[EXERCISE REQUIREMENTS]
Copy out the entire listing word for word.

[DATA SHOWN]
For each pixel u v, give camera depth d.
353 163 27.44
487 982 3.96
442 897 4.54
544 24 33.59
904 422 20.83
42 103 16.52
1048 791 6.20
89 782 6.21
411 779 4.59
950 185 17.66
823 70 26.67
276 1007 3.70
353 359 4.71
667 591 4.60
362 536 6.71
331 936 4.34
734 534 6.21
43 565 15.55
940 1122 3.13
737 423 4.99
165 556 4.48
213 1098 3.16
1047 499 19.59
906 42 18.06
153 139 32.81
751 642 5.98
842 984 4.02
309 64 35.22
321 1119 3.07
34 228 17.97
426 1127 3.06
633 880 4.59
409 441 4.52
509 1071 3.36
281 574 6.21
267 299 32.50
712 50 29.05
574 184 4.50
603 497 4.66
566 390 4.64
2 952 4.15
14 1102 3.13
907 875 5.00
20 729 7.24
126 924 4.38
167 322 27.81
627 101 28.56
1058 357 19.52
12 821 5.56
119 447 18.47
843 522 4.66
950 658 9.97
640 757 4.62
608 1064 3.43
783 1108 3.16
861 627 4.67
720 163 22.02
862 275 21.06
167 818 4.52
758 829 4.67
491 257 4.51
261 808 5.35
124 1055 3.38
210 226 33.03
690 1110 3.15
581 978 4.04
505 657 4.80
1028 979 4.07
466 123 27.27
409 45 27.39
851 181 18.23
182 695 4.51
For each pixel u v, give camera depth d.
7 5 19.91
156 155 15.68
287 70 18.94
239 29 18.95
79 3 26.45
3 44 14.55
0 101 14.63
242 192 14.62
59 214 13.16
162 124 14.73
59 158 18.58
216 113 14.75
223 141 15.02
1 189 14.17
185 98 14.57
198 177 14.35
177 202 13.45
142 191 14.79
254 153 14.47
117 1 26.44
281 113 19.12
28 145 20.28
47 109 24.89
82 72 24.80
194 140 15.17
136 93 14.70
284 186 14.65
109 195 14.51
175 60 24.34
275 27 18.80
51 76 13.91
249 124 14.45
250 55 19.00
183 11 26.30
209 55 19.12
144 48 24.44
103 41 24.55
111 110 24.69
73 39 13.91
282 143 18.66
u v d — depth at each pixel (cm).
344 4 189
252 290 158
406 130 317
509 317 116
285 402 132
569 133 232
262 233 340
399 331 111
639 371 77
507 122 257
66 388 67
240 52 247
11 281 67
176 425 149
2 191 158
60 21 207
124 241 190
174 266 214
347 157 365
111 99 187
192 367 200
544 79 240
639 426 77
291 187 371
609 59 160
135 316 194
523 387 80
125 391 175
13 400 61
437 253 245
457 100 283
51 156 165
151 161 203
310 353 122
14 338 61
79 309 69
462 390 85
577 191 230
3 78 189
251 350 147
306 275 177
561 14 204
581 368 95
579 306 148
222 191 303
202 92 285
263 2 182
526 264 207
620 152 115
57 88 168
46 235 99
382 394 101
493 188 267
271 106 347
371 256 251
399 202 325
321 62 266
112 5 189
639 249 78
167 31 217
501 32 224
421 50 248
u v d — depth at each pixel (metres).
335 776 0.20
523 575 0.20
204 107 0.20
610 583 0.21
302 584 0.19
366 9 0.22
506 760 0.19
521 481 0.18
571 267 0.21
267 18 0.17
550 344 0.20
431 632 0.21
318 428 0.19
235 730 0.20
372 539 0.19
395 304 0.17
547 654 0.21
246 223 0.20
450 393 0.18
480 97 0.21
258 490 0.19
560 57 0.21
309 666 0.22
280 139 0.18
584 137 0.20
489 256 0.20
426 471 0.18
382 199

[RESPONSE FOR THIS EXERCISE]
For each pixel u v, give camera depth d.
353 163 27.44
487 982 3.96
442 897 4.54
544 24 33.59
904 422 20.83
42 103 16.52
1048 791 6.20
89 782 6.21
411 779 4.59
950 185 17.66
823 70 26.67
276 1007 3.70
353 359 4.71
667 591 4.60
362 536 6.71
331 936 4.34
734 534 6.21
43 565 15.55
940 1122 3.13
737 423 4.99
165 556 4.48
213 1098 3.16
1047 499 19.59
906 42 18.06
153 139 32.81
751 642 5.98
842 984 4.02
309 64 35.22
321 1119 3.07
34 228 17.97
426 1127 3.06
633 880 4.59
409 441 4.52
509 1071 3.36
281 574 6.21
267 299 32.50
712 50 29.05
574 184 4.50
603 497 4.66
566 390 4.64
2 952 4.15
14 1102 3.13
907 875 5.00
20 729 7.24
126 924 4.38
167 322 27.81
627 101 28.56
1058 357 19.52
12 821 5.56
119 447 18.47
843 522 4.66
950 658 9.97
640 757 4.62
608 1064 3.43
783 1108 3.16
861 627 4.67
720 163 22.02
862 275 21.06
167 818 4.52
758 829 4.67
491 257 4.51
261 808 5.35
124 1055 3.38
210 226 33.03
690 1110 3.15
581 978 4.04
505 657 4.80
1028 979 4.07
466 123 27.27
409 45 27.39
851 181 18.23
182 695 4.51
For each pixel u v, give camera depth d.
7 5 19.91
156 155 15.68
287 70 18.94
239 29 18.95
79 3 26.45
3 44 14.55
0 101 14.63
242 192 14.62
59 214 13.16
162 124 14.73
59 158 18.58
216 113 14.75
223 141 15.02
1 189 14.17
185 98 14.57
198 177 14.35
177 202 13.45
142 191 14.79
254 153 14.47
117 1 26.44
281 113 19.12
28 145 20.28
47 109 24.89
82 72 24.80
194 140 15.17
136 93 14.70
284 186 14.65
109 195 14.51
175 60 24.34
275 27 18.80
51 76 13.91
249 124 14.45
250 55 19.00
183 11 26.30
209 55 19.12
144 48 24.44
103 41 24.55
111 110 24.69
73 39 13.91
282 143 18.66
u v d — depth at each pixel (cm).
344 4 189
252 290 158
406 130 317
509 317 116
285 402 132
569 133 232
262 233 340
399 331 111
639 371 77
507 122 257
66 388 67
240 52 247
11 281 67
176 425 149
2 191 158
60 21 207
124 241 190
174 266 214
347 157 365
111 99 187
192 367 200
544 79 240
639 426 77
291 187 371
609 59 160
135 316 194
523 387 80
125 391 175
13 400 61
437 253 245
457 100 283
51 156 165
151 161 203
310 353 122
14 338 61
79 309 69
462 390 85
577 191 230
3 78 189
251 350 147
306 275 177
561 14 204
581 368 95
579 306 148
222 191 303
202 92 285
263 2 182
526 264 207
620 152 115
57 88 168
46 235 99
382 394 101
493 188 267
271 106 347
371 256 251
399 202 325
321 62 266
112 5 189
639 249 78
167 31 217
501 32 224
421 50 248
u v d — depth at each pixel (metres).
335 776 0.20
523 575 0.20
204 107 0.20
610 583 0.21
302 584 0.19
366 9 0.22
506 760 0.19
521 481 0.18
571 267 0.21
267 18 0.17
550 344 0.20
431 632 0.21
318 428 0.19
235 730 0.20
372 539 0.19
395 304 0.17
547 654 0.21
246 223 0.20
450 393 0.18
480 97 0.21
258 490 0.19
560 57 0.21
309 666 0.22
280 139 0.18
584 137 0.20
489 256 0.20
426 471 0.18
382 199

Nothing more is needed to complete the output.